Quiet moments were rare, almost nonexistent, when Valor visited the Collector. Usually the Collector was talking a mile a minute, and when he wasn't, Valor was the one talking all about the Isles, his missions, and, especially, the beasts that called it their home. But right now? Now, for once, they were quiet, watching as a flock of flying snakes passed beneath them outside. Valor was kneeling at the window with his arms crossed on the sill and his head resting on them. He'd already spoken to the Collector all about their migration patterns and feeding habits and parental care and natural defenses, so for now he was content just to watch.

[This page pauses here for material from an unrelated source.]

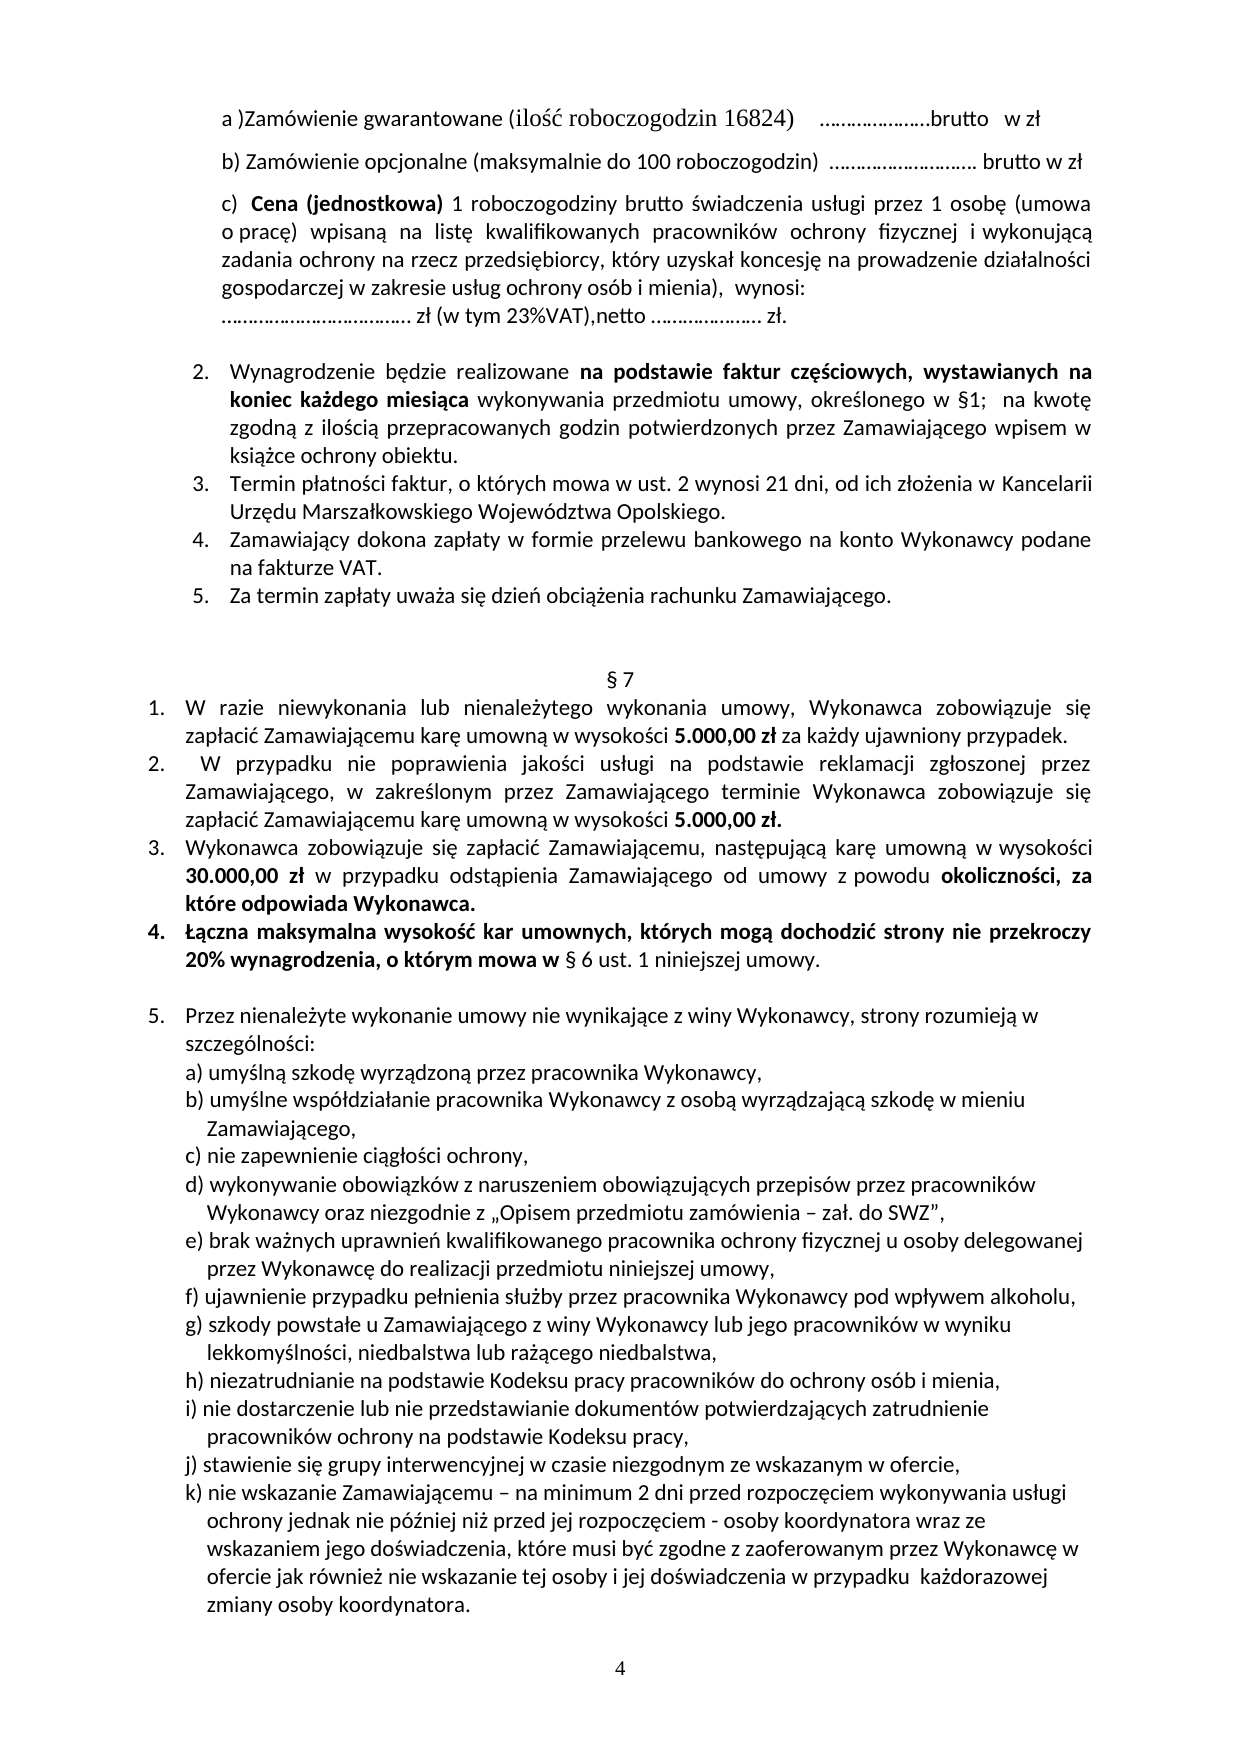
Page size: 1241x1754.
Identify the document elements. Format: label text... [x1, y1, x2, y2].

There had been something . . . off about Valor in the past couple times he'd visited. Less excitable, more quiet . . . sadder? Dismissive of any questions about the missions he'd gone on since they last met. And today seemed even more so.
He'd never brought it up before. Never dared to vocally question his lord and uncle, the person that had raised him, the person that had given him everything, the person that hurt him whenever he took just a single step out of line. But the more he got outside on missions, the more encounters he had with witches and demons that weren't directly under Lord Belos' thumb - afraid, just as he was, to make a single slip lest retribution fall down upon them harshly - ones that were free to do their own things, whatever they wanted . . . then the more he found his staunch beliefs in their cause - in Belos' cause - starting to fade. Because "whatever they wanted" seemed to be . . . helping people. Being kind. Fixing up wounds and offering food and having fun. Being happy. Far happier than he'd seen anyone in the Lord's Coven. Far happier than he himself had ever been.
And he was so, so scared.
He was scared that he'd slipped too far. Scared that he'd been enchanted, that they were trying to lure him away, that the thing his uncle had always warned about was starting to happen to him. Scared that it was going to lead him to ruin.
But most of all? He was scared that it wasn't. That there was no enchantment, that this was just how witches and demons were when they didn't have the fear of an all powerful leader quashing them the moment they held any sort of defiance against his wishes. Because that meant they were nice. That meant they were good.
That meant he'd been branding perfectly innocent people for death for nothing other than existing.
It meant he'd dedicated his entire life to a horrible cause.
It meant he'd suffered and caused suffering for nothing.
And the kindness they'd shown was to him, yes, but it wasn't just to him. Far more often it was to their fellow witches and demons. And what reason would they have to enchant their own kind? They were supposed to all be in on it, right? They did it even when they didn't know he was there.
More than he'd like to admit, he found himself wishing he'd had a life as simple as theirs.
Valor's eyes slid over to look at the Collector. His first, and only, friend. He felt like that sometimes with them. Happy, unconcerned. Free.
How ironic. He felt most free in a room the Collector couldn't escape and under constant worry of Lord Belos or Philip returning and finding him there doing something he wasn't supposed to be doing.
He'd been too scared to broach the topic with them before. Too uncertain in these thoughts, too worried they'd tell on him. But . . . they'd made a pinky promise, right? They wouldn't tell Philip, and Lord Belos didn't know they even existed, so if they kept their promise then there was no way for it to get back to him.
But promises were so easily broken. He'd watched Lord Belos break several of them, after all. But the Collector had said pinky swears were . . . the extreme of the extreme kind of promise. They even had to do a physical gesture to complete it. He hadn't noticed anything at the time, but maybe there was some magical effect to it.
Regardless, he couldn't take it anymore. He couldn't take the guilt of branding people with a death sentence, of hunting down wild witches and dragging them back to the Conformatorium, of watching Lord Belos strike them down before his eyes.
He had to talk to someone about it. To either confirm or deny his thoughts. Anyone else in the coven despised him enough to out him to Lord Belos the moment he expressed any form of doubt, but the Collector . . . Maybe the Collector wouldn't.
So he took a chance. One that could either send him to certain doom, or . . . well, he didn't know what. But not that. Just give him someone to talk to about it, maybe.
He looked away from the shadowed form on the wall, casting his gaze once again towards the flying snakes below them. The flock had mostly passed by now. And, quietly, he asked, "Collector? What if . . . What if Lord Belos is wrong?"